A grande verdade é que eu vivo de memória. Minha vida é feita de uma constante batalha contra as lembranças: para apagá-las, para guardá-las e sobretudo para vivê-las. E essas memórias são feitas principalmente de pessoas. Guardo as primeiras vezes impregnadas pelos detalhes mais triviais de todas as mulheres que amei, de modo que luto contra a névoa espessa e difusa da memória para evitar que os astros prateados de cada lembrança escapem dos meus dedos.
Eles propagam seu brilho há anos-luz daqui. Em cada um deles seu lusco-fusco cintilante me lembra de cartas, conversas, abraços, beijos, cheiros, pele, braços – vontade de enlaçar-se nesses braços – vozes, bocas, corpos. E todos esses astros são pérolas encrustadas no meu coração. Logo, arrancá-los implicaria num sofrimento sangrento. Pessoas, assim como lembranças, são únicas, e não podem ser alienadas.

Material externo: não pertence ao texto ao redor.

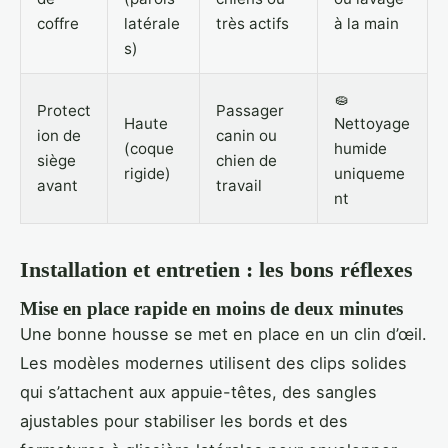
coffre
latérale
très actifs
à la main
s)
🧽
Protect
Passager
Haute
Nettoyage
ion de
canin ou
(coque
humide
siège
chien de
rigide)
uniqueme
avant
travail
nt
Installation et entretien : les bons réflexes
Mise en place rapide en moins de deux minutes
Une bonne housse se met en place en un clin d’œil.
Les modèles modernes utilisent des clips solides
qui s’attachent aux appuie-têtes, des sangles
ajustables pour stabiliser les bords et des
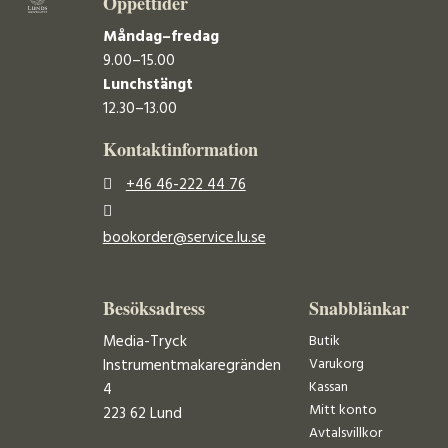
Öppettider
Måndag–fredag
9.00–15.00
Lunchstängt
12.30–13.00
Kontaktinformation
+46 46-222 44 76
bookorder@service.lu.se
Besöksadress
Snabblänkar
Media-Tryck
Butik
Varukorg
Instrumentmakaregränden
Kassan
4
Mitt konto
223 62 Lund
Avtalsvillkor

Algumas dessas pérolas precisaram ser arrancadas com a violência que se rasga uma ostra, mas para preservação de mim mesmo. Hoje elas estão perdidas no buraco negro da memória, e, por mais que eu tente chamá-las, elas já foram aglutinadas para virar ondas-gama nos confins do passado. Afinal, assim como a vida se decompõe, nem as pérolas escapam ao nada.

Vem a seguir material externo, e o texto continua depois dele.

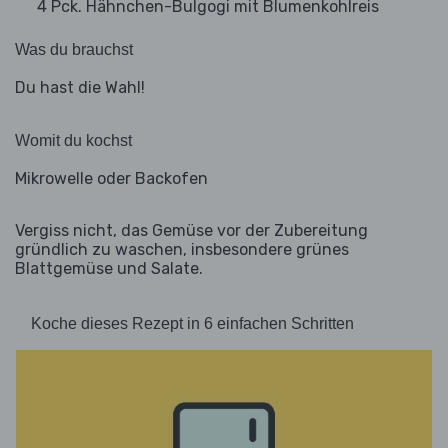
4 Pck. Hähnchen-Bulgogi mit Blumenkohlreis
Was du brauchst
Du hast die Wahl!
Womit du kochst
Mikrowelle oder Backofen
Vergiss nicht, das Gemüse vor der Zubereitung
gründlich zu waschen, insbesondere grünes
Blattgemüse und Salate.
Koche dieses Rezept in 6 einfachen Schritten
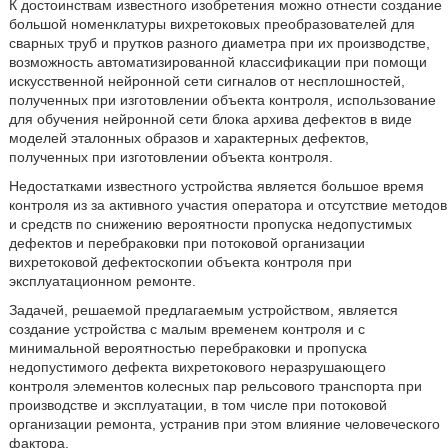
К достоинствам известного изобретения можно отнести создание
большой номенклатуры вихретоковых преобразователей для
сварных труб и прутков разного диаметра при их производстве,
возможность автоматизированной классификации при помощи
искусственной нейронной сети сигналов от несплошностей,
полученных при изготовлении объекта контроля, использование
для обучения нейронной сети блока архива дефектов в виде
моделей эталонных образов и характерных дефектов,
полученных при изготовлении объекта контроля.
Недостатками известного устройства является большое время
контроля из за активного участия оператора и отсутствие методов
и средств по снижению вероятности пропуска недопустимых
дефектов и перебраковки при потоковой организации
вихретоковой дефектоскопии объекта контроля при
эксплуатационном ремонте.
Задачей, решаемой предлагаемым устройством, является
создание устройства с малым временем контроля и с
минимальной вероятностью перебраковки и пропуска
недопустимого дефекта вихретокового неразрушающего
контроля элементов колесных пар рельсового транспорта при
производстве и эксплуатации, в том числе при потоковой
организации ремонта, устранив при этом влияние человеческого
фактора.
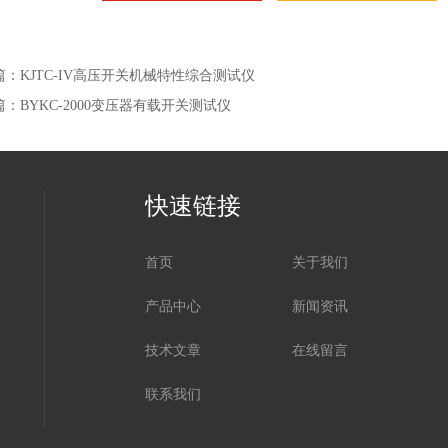
篇：
KJTC-IV高压开关机械特性综合测试仪
篇：
BYKC-2000变压器有载开关测试仪
快速链接
首页
关于我们
产品中心
新闻资讯
技术文章
在线留言
联系我们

Sofro com lembranças persistentes, perdidas ou roubadas, que sucederam-se em outras vidas. Mas não há nada pior do que não viver as lembranças que eu mesmo criei. As que nasceram do meu próprio coração e estão doendo, esperando para serem vividas.
E então lembro dos teus olhos coloridos de azul-calmaria. Afinal, todo o teu corpo é calma e fragilidade.
Logo fui arrastado pela correnteza do teu azul aquático, e tudo o que minhas parcas estrelas-vagalume conseguem brilhar no vão dilatado da minha memória são abraços desconcertados, teus olhos brilhantes, que me negavam em tons de verde, azul e cinza; pedaços de uma sequência ébria que em vão ainda tento reconstruir.
E no meu coração os astros de futuras memórias agonizam como bebês que nascem mortos. Porque todos os sóis, corações e desenhos que fiz pra você ainda estão na minha gaveta. Todas as serenatas ainda vão esperar mortificadas garganta adentro, de mão dadas com as cordas silenciadas do meu violão.
Existe mal mais feroz do que amar lembranças do desconhecido?